Now, people say to me, well, I'm not here to be an artist, I'm here to be in business. Well, you can be a creative business person. All of us can be creative in some things, and some of us can be creative in most things, but we can't all be creative in all things. So there is a way to creativity that includes both the traditional notion of the artist as a solitary hero slogging through a solitary struggle and teamwork. There's a way of getting teams together and tapping into creative thinking of individuals with the power group dynamics. You can assemble a creative team or form an association. You don't have to wait for the architect or designer to come to you. You don't have to wait years to develop your artistic chops. You may not be the kitchen design visionary, or the graphic art visionary, but you may be the visionary in terms of the business or in terms of the technical craftsmanship. We're in the very beginning right now. We can take this and really grow it so that it becomes the counterpoint to the kitchen and bath industry's flat, linear, boxes and slab idea of a kitchen.
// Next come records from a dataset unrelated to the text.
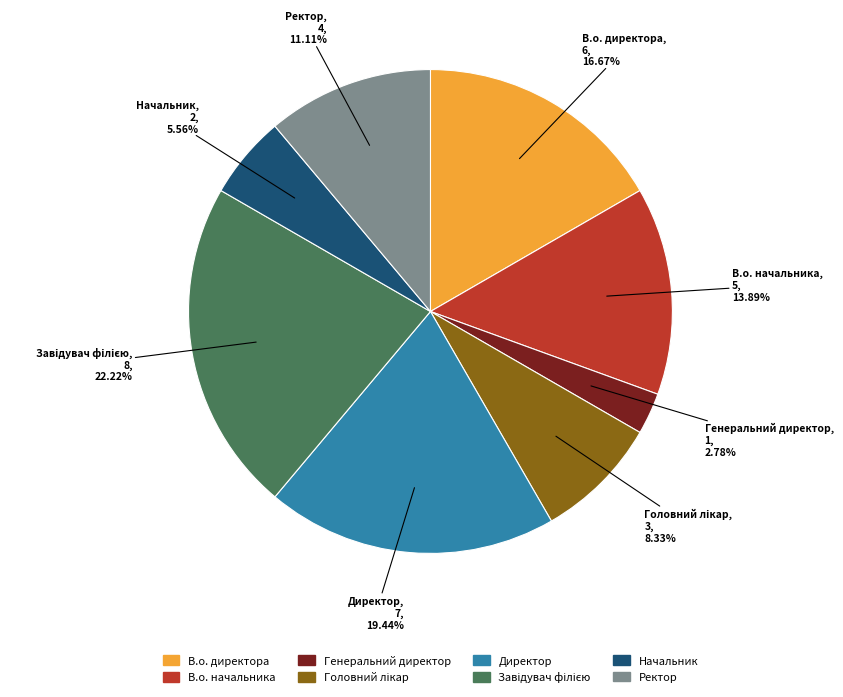

Does Начальник account for over 50% of the chart?

No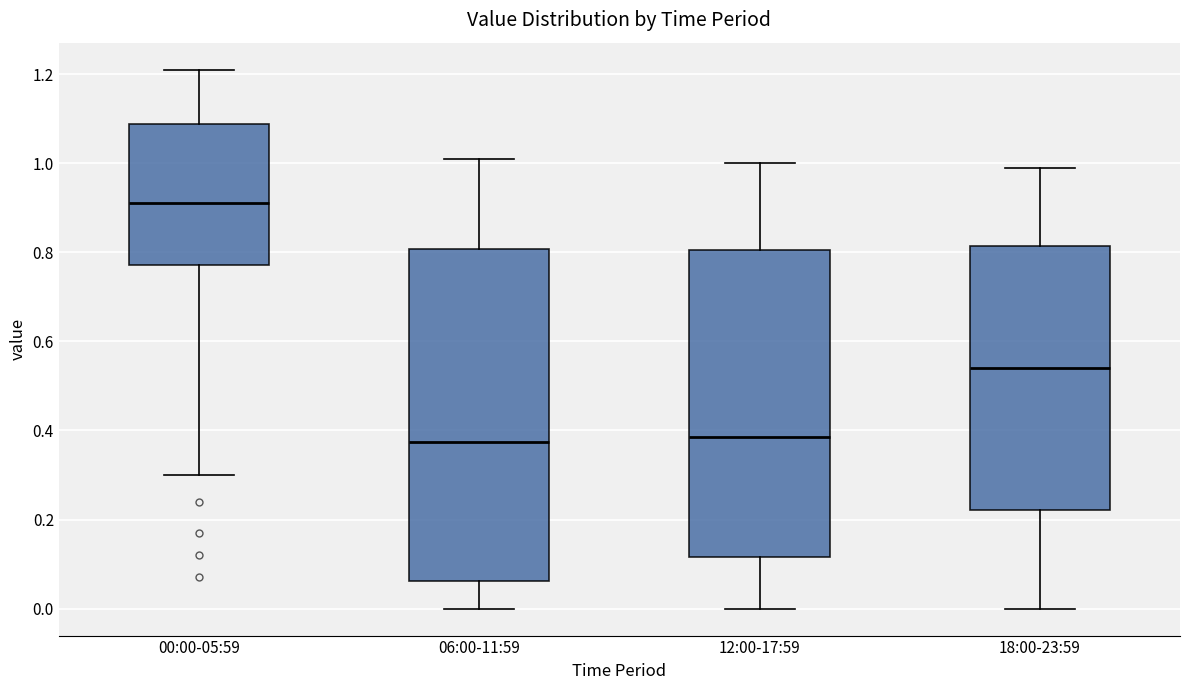

Reading left to right, transcribe this box plot: for each box, give where its median line is, the range the box spans, and where its two whiskers end, as read against the y-axis. The values are not printed on the chart, so give them approximately, as read against the axis.

00:00-05:59: median 0.92, box 0.78 to 1.08, whiskers 0.30 to 1.22
06:00-11:59: median 0.38, box 0.06 to 0.80, whiskers 0.00 to 1.02
12:00-17:59: median 0.38, box 0.12 to 0.80, whiskers 0.00 to 1.00
18:00-23:59: median 0.54, box 0.22 to 0.82, whiskers 0.00 to 1.00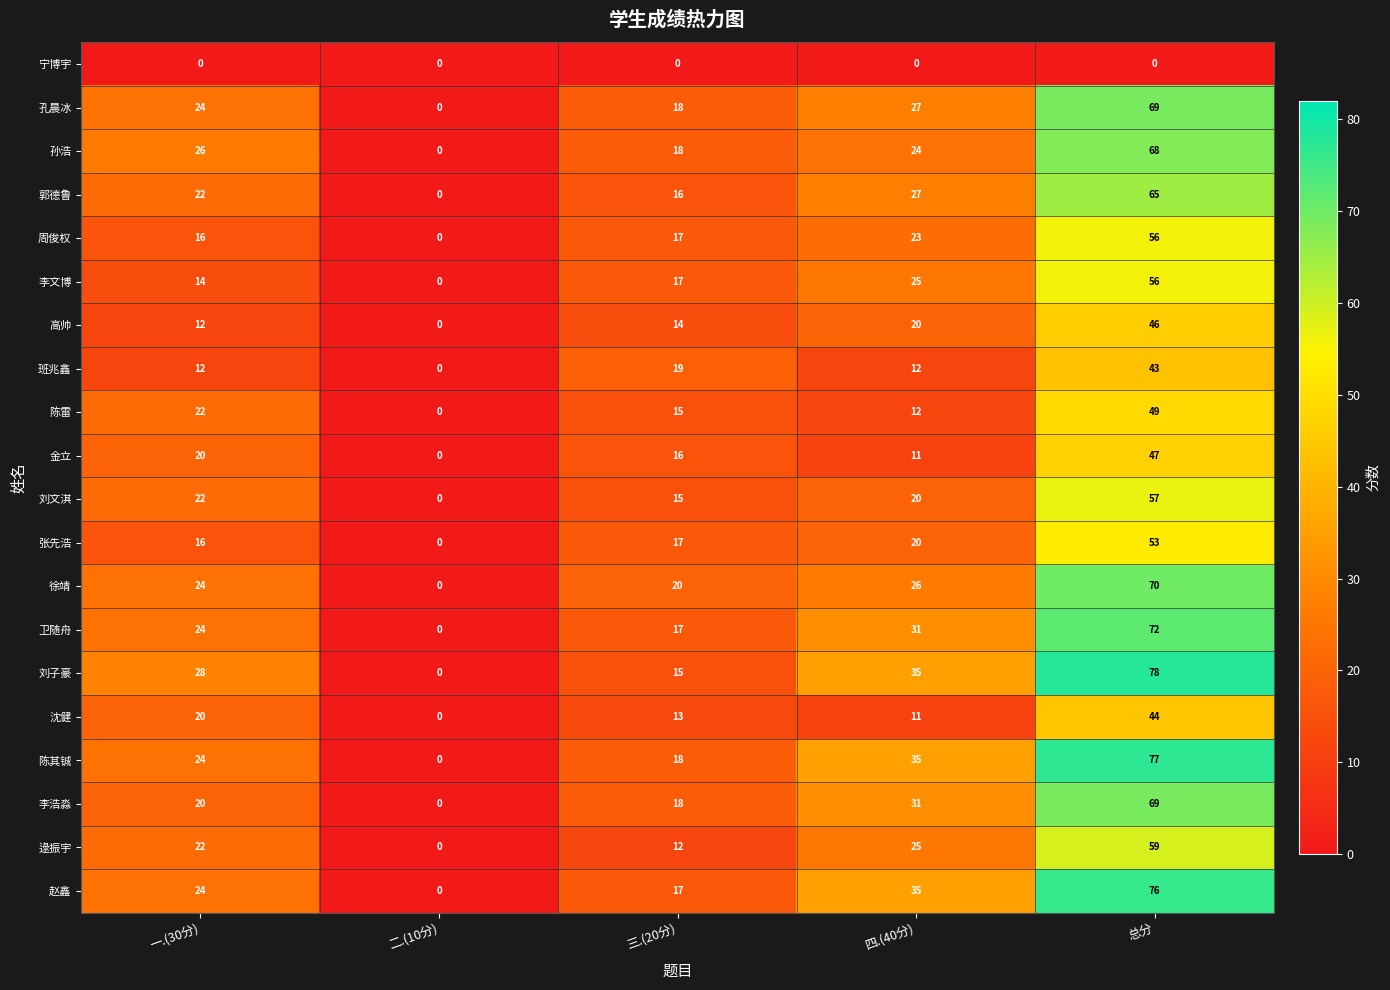

True or false: 徐靖 has a value of 31 at 三.(20分).

False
Ours is a very tactile, emotionally based product. When people see the concrete they sense it. Next to manufactured stone, next to Corian, next to Formica, what do they want to touch? The concrete. Why? Because there's some tactile quality about it. It has a "mass" appeal. You have to mine that tactile quality. Your team must know how to forge new ways to convey that tactile, emotional, aesthetic connection — from your marketing materials and design concepts down to the technical details in the countertop itself. It's the only way to command a decent livelihood and to remain competitive, to sustain a passion connected to your community and to yourself.